# Betrayed



## kiwoz (Oct 22, 2012)

I have been with my husband for 12 yrs, married for 7. We have a beautiful son 2yrs but since he was born, it has put a little strain on our relationship.
Around the same time my husband has been going overseas for work. When he came back the last time I discovered he had been sexting an old girlfriend and sending her short xrated clips of what he want to do to her. I confronted him and he apologised saying that he would never see her again and we agreed it was a wake up call for both of us and have tried to put it behind us.
He is away overseas again and I found on a credit card statement that he has been spending $400 a month for the past 3 months on an online dating site to meet women for dating and marriage in the country he has been going for work. I am completely floored and don't know what to do. He arrives back in a few days.
All I can think of is what it will do to my young son who I love with all my heart.
I'm so disillusioned.


----------



## Couleur (Apr 4, 2012)

Well, you've got to change something.

The hardest, but cleanest, thing to do would be to start divorce proceedings. You can tell your husband that after the first cheating episode you made it clear that one of your boundaries is that if your H cheats you will leave the marriage. The credit card bill clearly shows that he has violated that boundary. Therefore you have no choice but to file.

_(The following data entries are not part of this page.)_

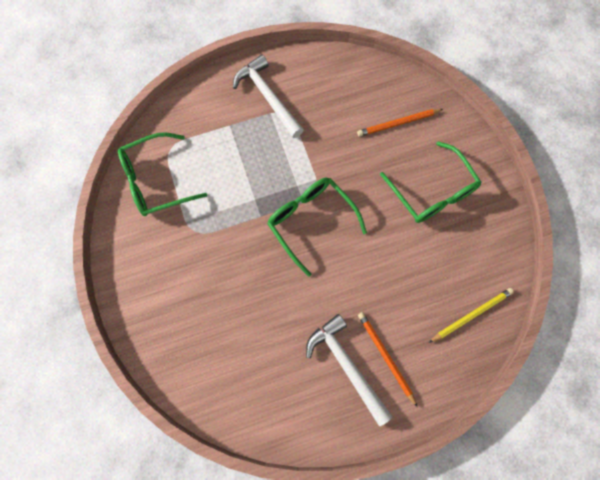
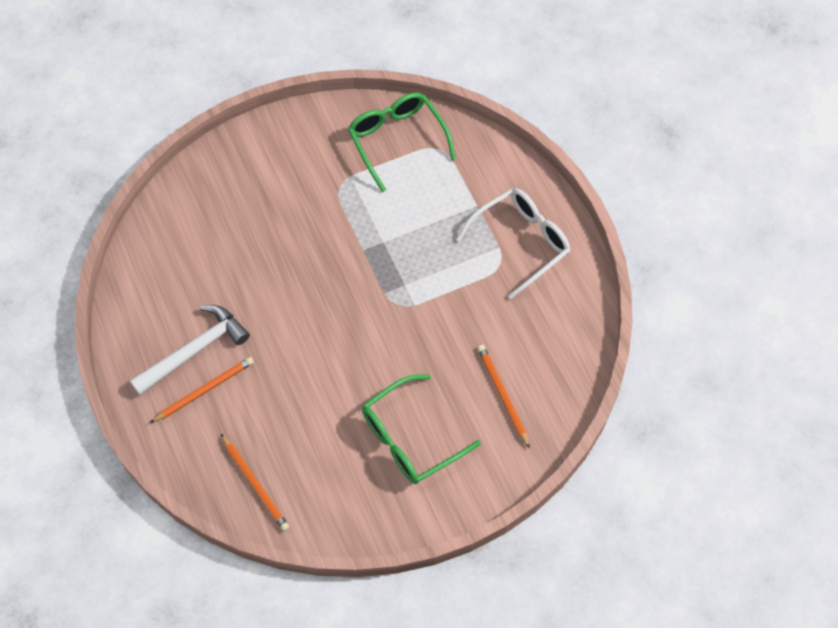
camera: 85 degrees right, 10 degrees down
(268, 97) = (521, 242): white hammer -> white glasses
(311, 221) = (360, 303): green glasses -> none
(471, 315) = (255, 484): yellow pencil -> orange pencil

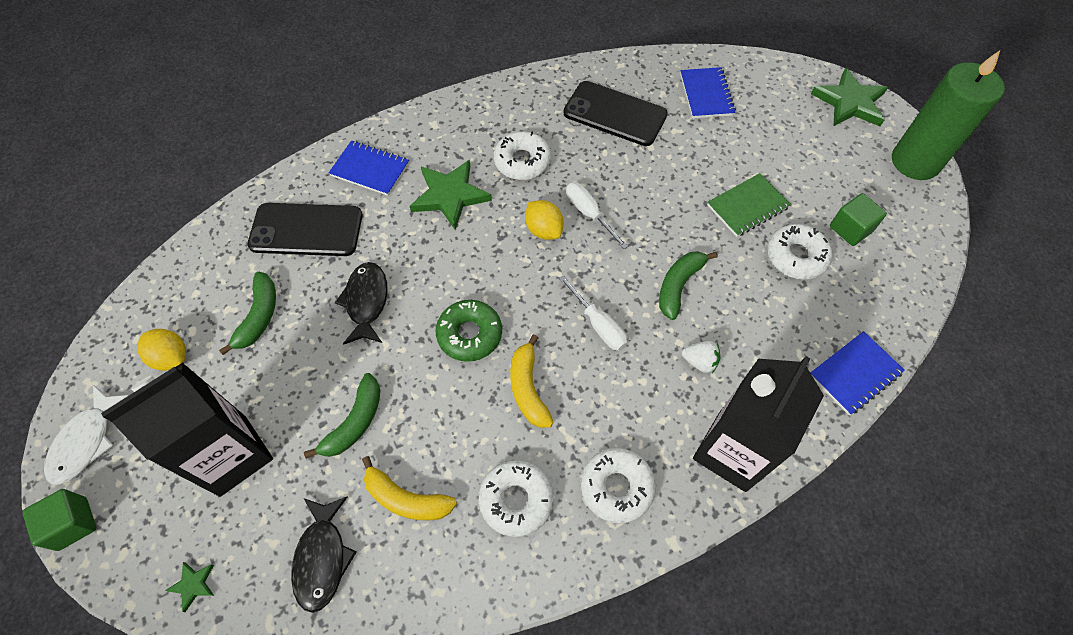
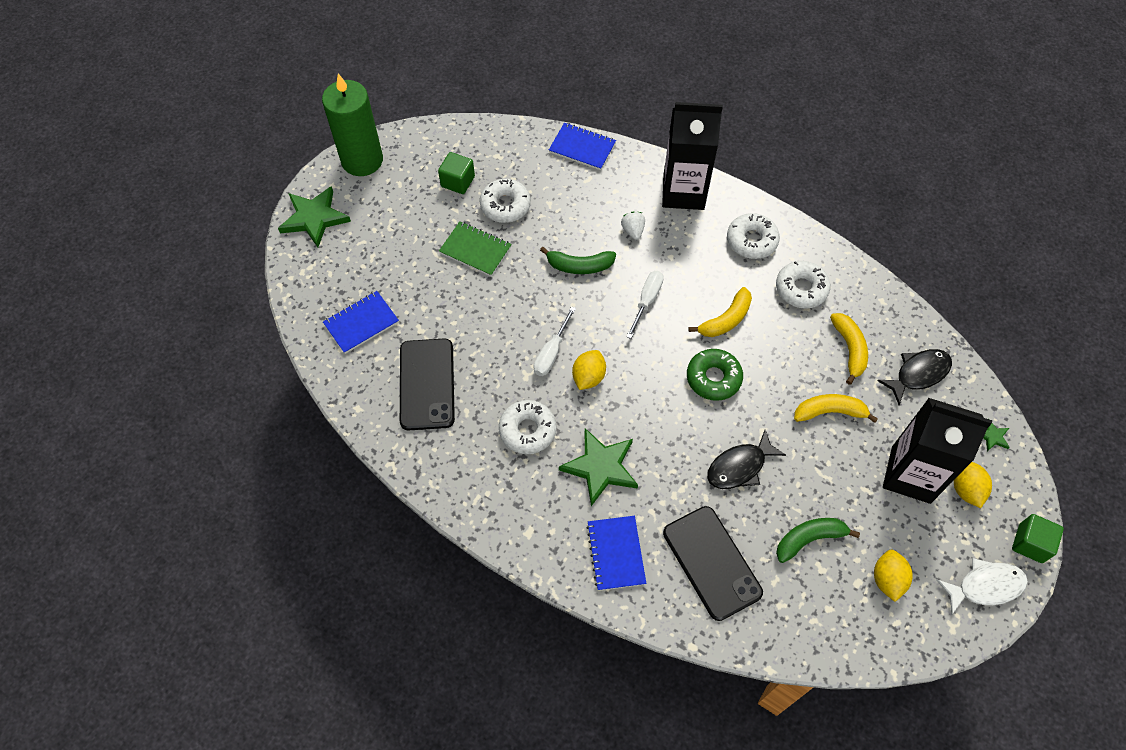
camera: 120 degrees left, 0 degrees up
(173, 501) = (966, 489): none -> yellow lemon
(355, 422) = (829, 412): green banana -> yellow banana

If he pleads for you to give him a second chance for the sake of your child, you will need to lay out your conditions. I'd suggest that your H change jobs so he no longer has to travel overseas. If he is unable to do that, then ask yourself if it is possible for you to go with him. If it is possible for him to rework his job, but it will take him 6 months to a year to do so, you can decide if you are willing to stay together in an in house separation or as a married couple while he works these things out. 

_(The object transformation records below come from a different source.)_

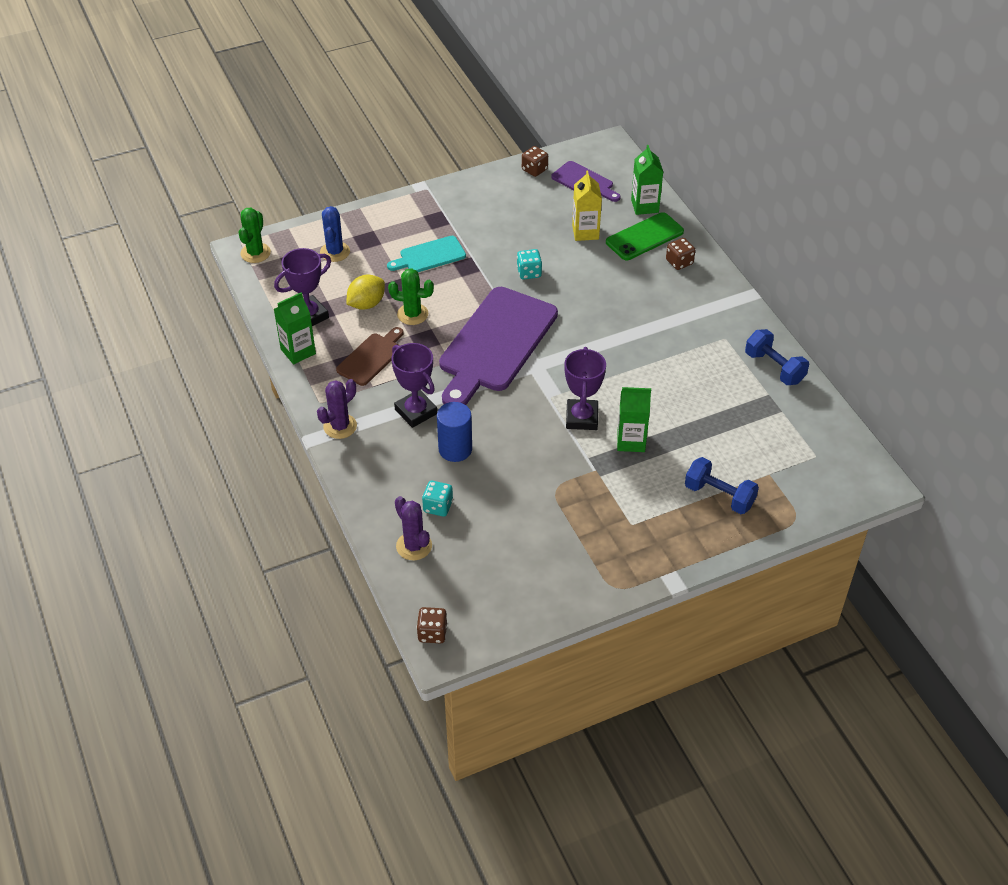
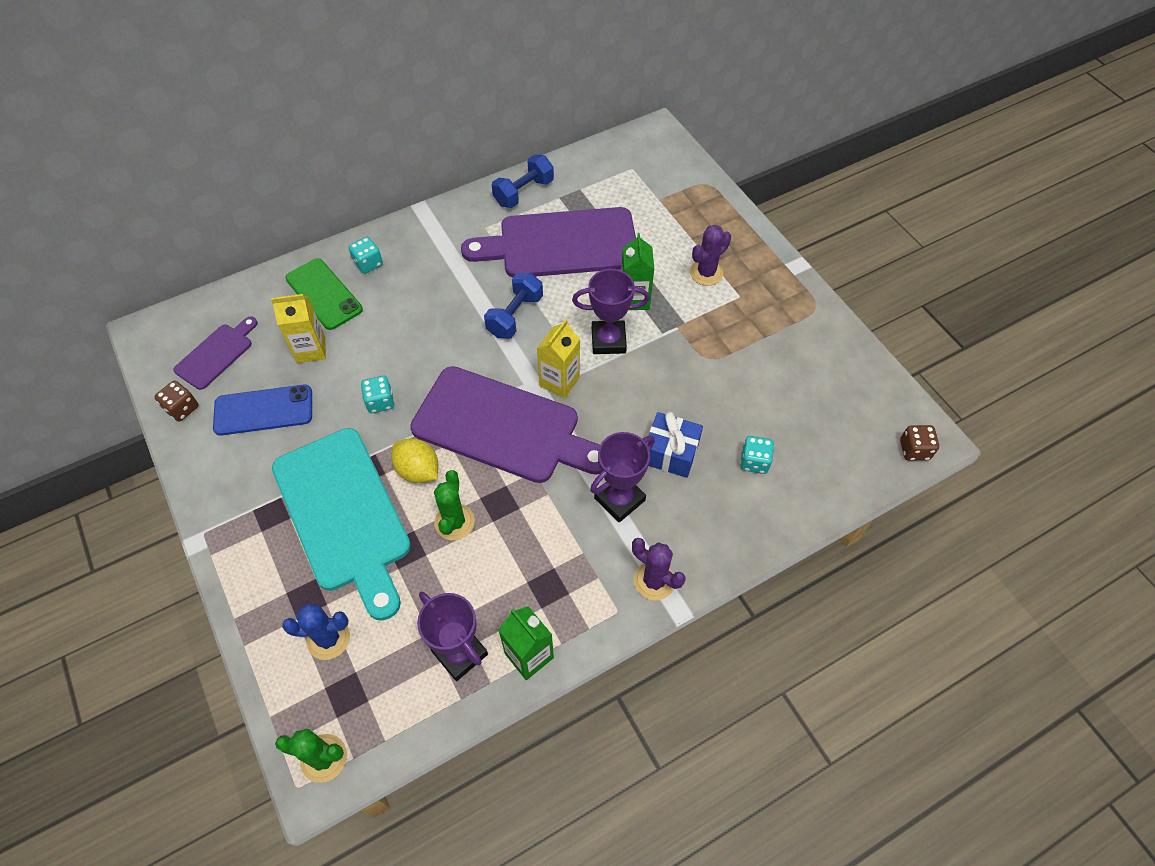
camera: 95 degrees left, 10 degrees up
(366, 304) = (436, 580): yellow lemon -> yellow lemon (418, 470)
(371, 357) = (534, 561): brown cutting board -> none
(414, 546) = (812, 479): purple cactus -> purple cactus (706, 273)
(429, 256) = (343, 514): turquoise cutting board -> turquoise cutting board, size x2.03
(455, 449) = (670, 453): blue cylinder -> blue gift
(528, 210) = (263, 410): none -> blue phone
(538, 381) = (559, 381): none -> yellow carton
(644, 206) = (269, 295): green carton -> none
(679, 262) = (368, 263): brown dice -> turquoise dice
(703, 392) = (561, 244): none -> purple cutting board
(719, 496) = (692, 233): blue dumbbell -> blue dumbbell (515, 316)

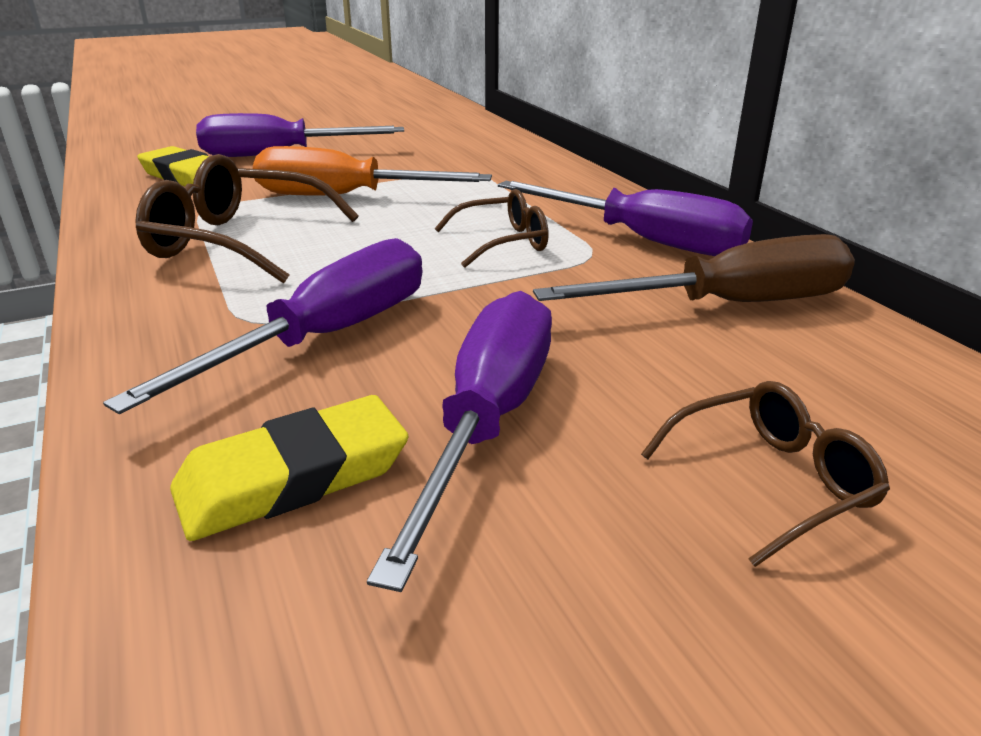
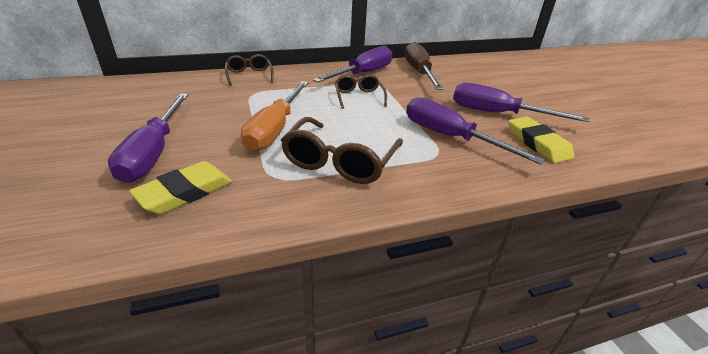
camera: 85 degrees left, 5 degrees up
(770, 481) = (510, 86): brown glasses -> brown glasses (249, 75)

There are a lot of women who can forgive one affair, but very few who will stay with a habitual cheater.


----------



## kiwoz (Oct 22, 2012)

Thank you for you measured insight. I am completely shattered by this as up to a few months ago I had complete trust in H. Now everything I see seems to reinforce that I have been walking around blindly as far as he is concerned.
It is hard for him to change jobs as we have just bought into this business that takes him O/S and he is the key to making it work.
I work too, so going with him is not really an option as he goes every couple of months for up to 10 days at a time.
I will take your advice on board and confront him when he gets back.
Thanks


----------